A clinical study led by Dr. Jordan Feld, a liver specialist at UHN’s Toronto Centre for Liver Disease, showed an experimental antiviral drug can significantly speed up recovery for COVID-19 outpatients – patients who do not need to be hospitalized.

This could become an important intervention to treat infected patients and help curb community spread, while COVID-19 vaccines are rolled out this year.

“This treatment has large therapeutic potential, especially at this moment as we see aggressive variants of the virus spreading around the globe which are less sensitive to both vaccines and treatment with antibodies,” says Dr. Feld, who is also Co-Director of the Schwartz Reisman Liver Research Centre and the R. Phelan Chair in Translational Liver Research at UHN.

According to the study, published in Lancet Respiratory Medicine, patients who received a single injection of peginterferon-lambda were over four times more likely to have cleared the infection within seven days, when compared to a group treated with placebo.

“People who were treated cleared the virus quickly, and the effect was most pronounced in those with the highest viral levels. We also saw a trend towards quicker improvement of respiratory symptoms in the treatment group,” explains Dr. Feld, who translated his knowledge of peg-interferon lambda usage for viral hepatitis to research on COVID-19 treatment.

Participants with higher viral levels (above one million copies per mL) were much more likely to clear infection with treatment than placebo: 79 per cent in the treatment arm compared to 38 per cent in the placebo group; and virus levels decreased quickly in everyone in the treatment group.

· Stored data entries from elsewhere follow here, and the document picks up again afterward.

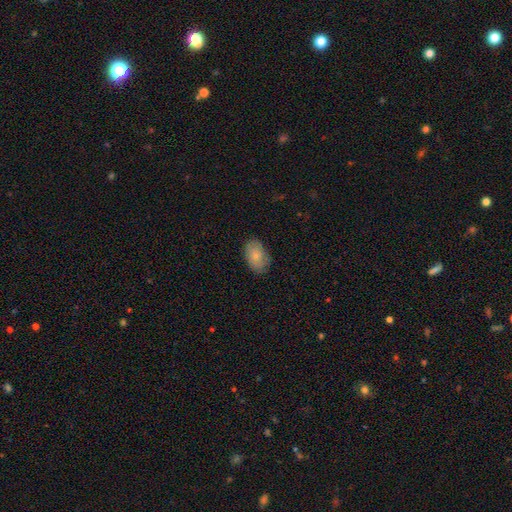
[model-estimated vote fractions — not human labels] This is likely a smooth galaxy (78%). How rounded: clearly in between (86%). Merging: clearly none (81%).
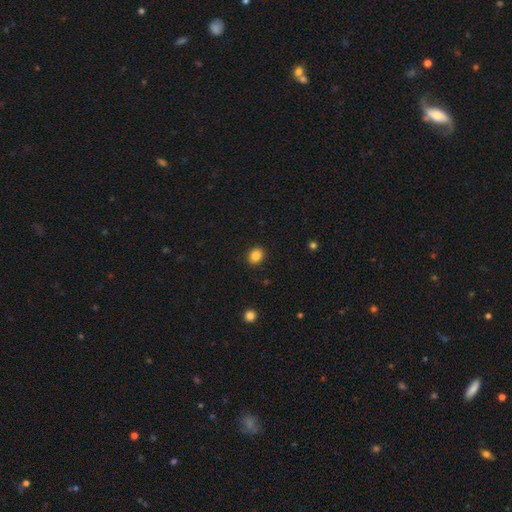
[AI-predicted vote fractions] The model was most divided on "how rounded": round: 59%, in between: 40%, cigar-shaped: 1%. More confident: merging — none (91%); smooth or featured — smooth (86%).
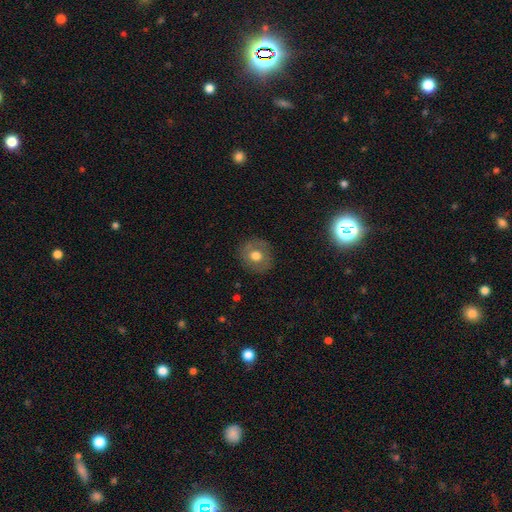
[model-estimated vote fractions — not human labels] Overall: smooth (66%). How rounded: round (83%). Merging: none (85%).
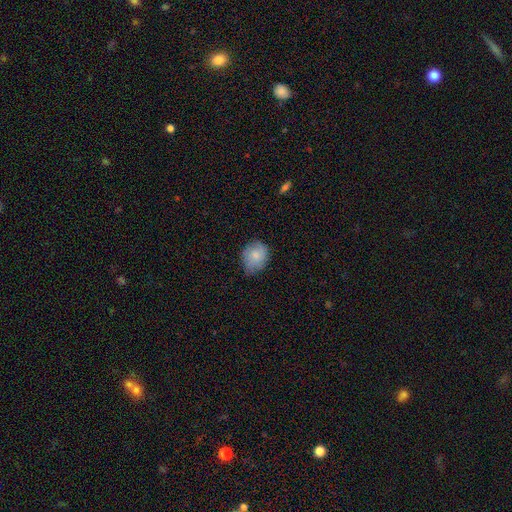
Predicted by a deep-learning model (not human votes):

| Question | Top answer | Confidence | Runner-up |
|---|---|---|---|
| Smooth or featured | smooth | 78% | featured or disk (15%) |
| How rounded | round | 57% | in between (42%) |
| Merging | none | 63% | minor disturbance (30%) |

Treatment benefits and public health impact

Rapid clearance has many benefits, particularly in those with high viral levels, as those cases are associated with more severe disease and a higher risk of transmission to others.  Among the 60 patients followed in the study, five went to Emergency Department with deteriorating respiratory symptoms. Of those, four were in the placebo group, while only one was in the group which received the actual drug.

Bringing down the virus level quickly prevents people from getting worse and likely reduces the risk of spreading the disease to others. This may have important additional public health impact.

Interferon-lambda

Interferon-lambda is a protein produced by the body in response to viral infections. It has the ability to activate a number of cellular pathways to kill invading viruses.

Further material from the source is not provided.